EXCERPT:
/---

French "structuralists" general!

Out of the – so called – "french intellectual scene" I think 4 people are worthy of reading to this very day by communists: (1) Sartre, (2) Lacan, (3) Lévi-Strauss, and (4) Althusser. Let me break it down for you why.

A fucking humanist existentialist. I personally do not like him, but it should be said that he was the kind of "intellectual" who put all of his efforts into popularizing communism (through philo-books AND novels, making it accessible to a larger crowd). He stressed a lot how this so called individual (we are under capitalism) bears a lot of responsibility and communist potential: existentialcomics.com/comic/248

Moreover, he provided an excellent critique of "applying materialist dialectics to [everything]" in his Critique of Dialectical Reason – a stab at Engels, seen as an abandoner of Marx! Sartre, mind you, kept supporting the communist bloc even after the infamous 1956 revolution. He was ugly as shit, but had all the pussay he wanted. Nuff' said.

Though sell to a tough crowd, I know! Let me take the Leninist road here. Lacan is useful for a Marxist (and/or Leninist) for the following reason: he was faced with a psychoanalytic institution that basically betrayed ALL of Freud's innovations. For me, as a 21st century Leninist, this reminds me of Stalin's time.

Let me break it down for you before you accuse me of [whatever]:
ALL human institutions become behemoths that eventually betray their original raison d'être: Saint Paul wanted to create the universal framework for Christ's message, and we are left with the Vatican; Elon Musk (lol) "only" wanted us to go to Mars, and look at his institutionalized crowd. I could go on, obviously…

If you take a look at Stalin's (pure!) intentions and contrast it to the results it becomes rather obvious: the institution you found will INEVITABLY betray your original "radical edge". (I need my fellow "tankies" to grasp this point precisely!) If you train cadre (or psychoanalysts, or veterinarians, or whatever) to follow a kind of "scripture", a kind of "101" (to communism, to psychoanalysis), or a step-by-step "guide", your institution will INEVITABLY betray you, since it has been founded to reproduce the already established content – something that might have been initially radical, turned into an "institution for its own".

\---

EXTRACTED DATA:

/---

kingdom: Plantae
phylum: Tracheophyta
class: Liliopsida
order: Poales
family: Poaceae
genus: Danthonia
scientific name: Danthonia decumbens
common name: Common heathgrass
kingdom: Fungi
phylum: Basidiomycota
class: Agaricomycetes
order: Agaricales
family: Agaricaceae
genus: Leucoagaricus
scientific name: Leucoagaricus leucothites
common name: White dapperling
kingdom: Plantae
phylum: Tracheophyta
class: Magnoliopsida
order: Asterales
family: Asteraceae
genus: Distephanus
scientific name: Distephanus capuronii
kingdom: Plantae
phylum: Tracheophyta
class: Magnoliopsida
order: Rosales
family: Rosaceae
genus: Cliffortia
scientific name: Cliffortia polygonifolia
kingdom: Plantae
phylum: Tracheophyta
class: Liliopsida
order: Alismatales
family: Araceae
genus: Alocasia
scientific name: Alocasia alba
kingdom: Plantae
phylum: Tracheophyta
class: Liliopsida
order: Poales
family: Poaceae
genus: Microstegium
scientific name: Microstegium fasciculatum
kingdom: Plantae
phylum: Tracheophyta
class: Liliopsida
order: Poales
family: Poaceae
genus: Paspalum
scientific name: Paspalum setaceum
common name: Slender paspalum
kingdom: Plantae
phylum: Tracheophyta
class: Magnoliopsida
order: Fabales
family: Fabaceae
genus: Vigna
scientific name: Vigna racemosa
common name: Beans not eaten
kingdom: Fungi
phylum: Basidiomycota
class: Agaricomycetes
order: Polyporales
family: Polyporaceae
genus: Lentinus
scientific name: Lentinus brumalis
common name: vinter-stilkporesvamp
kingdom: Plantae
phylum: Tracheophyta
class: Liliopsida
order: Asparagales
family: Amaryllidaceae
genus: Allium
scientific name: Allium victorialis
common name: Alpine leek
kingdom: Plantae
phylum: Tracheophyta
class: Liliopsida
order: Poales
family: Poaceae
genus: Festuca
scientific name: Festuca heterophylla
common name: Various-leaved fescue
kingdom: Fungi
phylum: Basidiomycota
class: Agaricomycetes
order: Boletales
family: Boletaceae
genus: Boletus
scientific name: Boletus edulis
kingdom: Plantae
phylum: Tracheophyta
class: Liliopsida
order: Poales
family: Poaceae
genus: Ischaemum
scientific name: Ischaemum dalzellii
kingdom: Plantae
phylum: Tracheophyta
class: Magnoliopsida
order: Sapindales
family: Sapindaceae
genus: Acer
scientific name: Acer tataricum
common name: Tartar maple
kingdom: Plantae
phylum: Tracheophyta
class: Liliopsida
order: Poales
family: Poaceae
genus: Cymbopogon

\---

Please lift from the post on French structuralists above the passage that begins at the words "Moreover, he provided" and stops after "wanted. Nuff' said.", copying it word for word.

FULL ANSWER:
Moreover, he provided an excellent critique of "applying materialist dialectics to [everything]" in his Critique of Dialectical Reason – a stab at Engels, seen as an abandoner of Marx! Sartre, mind you, kept supporting the communist bloc even after the infamous 1956 revolution. He was ugly as shit, but had all the pussay he wanted. Nuff' said.